Let's take a closer look now. At the very least, the mob is correct in its first conclusion. In the short term, this act of vandalism will result in additional business for some glaziers. The glazier will be no more upset than an undertaker if he or she learns of the situation. The shopkeeper, on the other hand, will be out $50 that he had planned to spend on a new outfit. He won't be able to wear his suit because he needs to replace a window (or some equivalent need or luxury). Instead of a window and $50, he now only has a window. Or, because he was planning to buy the suit that afternoon, instead of having both a window and a suit, he would have to make do with only the window. If we consider him a member of the community, we can see how the community has lost a new suit that might otherwise have been born, and how much poorer it is as a result.
In other words, the tailor's gain of business is the glazier's loss of business.
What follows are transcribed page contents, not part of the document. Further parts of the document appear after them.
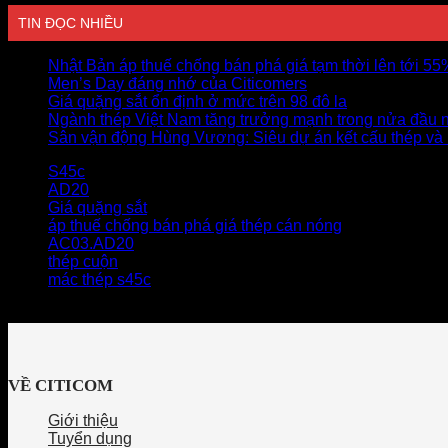
TIN ĐỌC NHIỀU
Nhật Bản áp thuế chống bán phá giá tạm thời lên tới 5
Men’s Day đáng nhớ của Citicomers
Giá quặng sắt ổn định ở mức trên 98 đô la
Ngành thép Việt Nam tăng trưởng mạnh trong nửa đầu 
Sân vận động Hùng Vương: Siêu dự án kết cấu thép và
S45c
AD20
Giá quặng sắt
áp thuế chống bán phá giá thép cán nóng
AC03.AD20
thép cuộn
mác thép s45c
VỀ CITICOM
Giới thiệu
Tuyển dụng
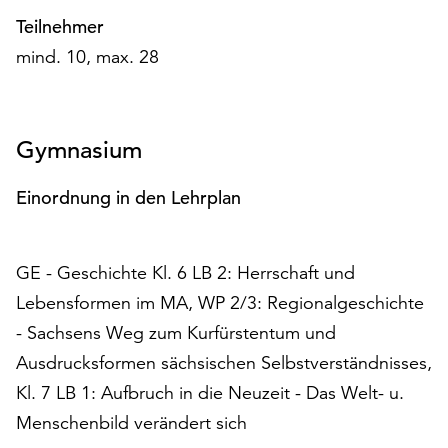
unserer
Teilnehmer
Datenschutzerklärung
mind. 10, max. 28
oder
dem
Impressum
.
Gymnasium
Einordnung in den Lehrplan
GE - Geschichte Kl. 6 LB 2: Herrschaft und
Lebensformen im MA, WP 2/3: Regionalgeschichte
- Sachsens Weg zum Kurfürstentum und
Ausdrucksformen sächsischen Selbstverständnisses,
Kl. 7 LB 1: Aufbruch in die Neuzeit - Das Welt- u.
Menschenbild verändert sich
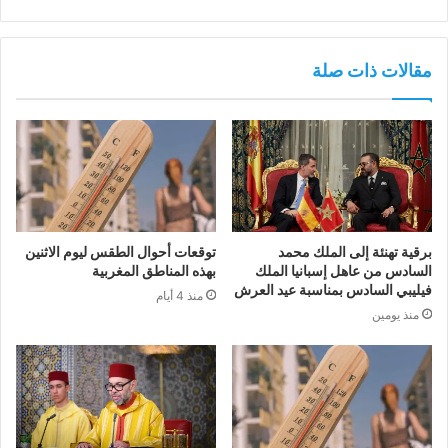
مقالات ذات صلة
برقية تهنئة إلى الملك محمد
توقعات أحوال الطقس ليوم الاثنين
السادس من عاهل إسبانيا الملك
بهذه المناطق المغربية
فيليبي السادس بمناسبة عيد العرش
منذ 4 أيام
منذ يومين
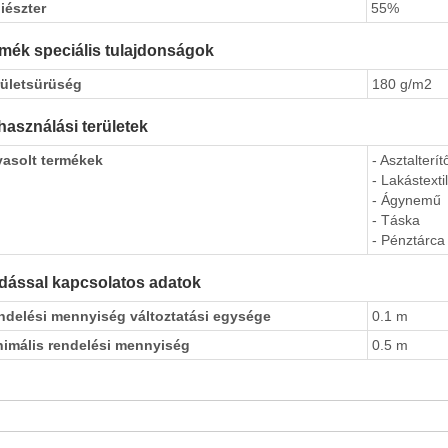
iészter
55%
mék speciális tulajdonságok
rületsürüség
180 g/m2
használási területek
vasolt termékek
- Asztalterít
- Lakástextil
- Ágynemű
- Táska
- Pénztárca
dással kapcsolatos adatok
ndelési mennyiség változtatási egysége
0.1 m
nimális rendelési mennyiség
0.5 m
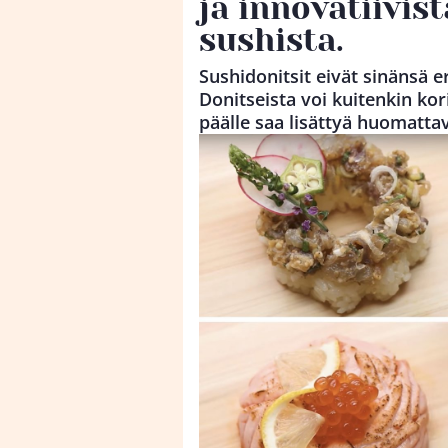
ja innovatiivist
sushista.
Sushidonitsit eivät sinänsä e
Donitseista voi kuitenkin kor
päälle saa lisättyä huomatta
There has been no new “employment” added. The baker and the glazier were the only two people in the throng who were thinking about the transaction. They had forgotten about the tailor, who could have been a third party involved. They forgot about him precisely because he is no longer present. They'll see the new window in a day or two. Because the spare suit will never be built, they will never see it. They only see what is directly in front of them.
Bibliography:
Basic Economics - Dr. Thomas Sowell
Things seen and things not seen (Ce qu'on voit et ce qu'on ne voit pas) - Frédéric Bastiat
I never thought or looked situations in this way. It's really intriguing!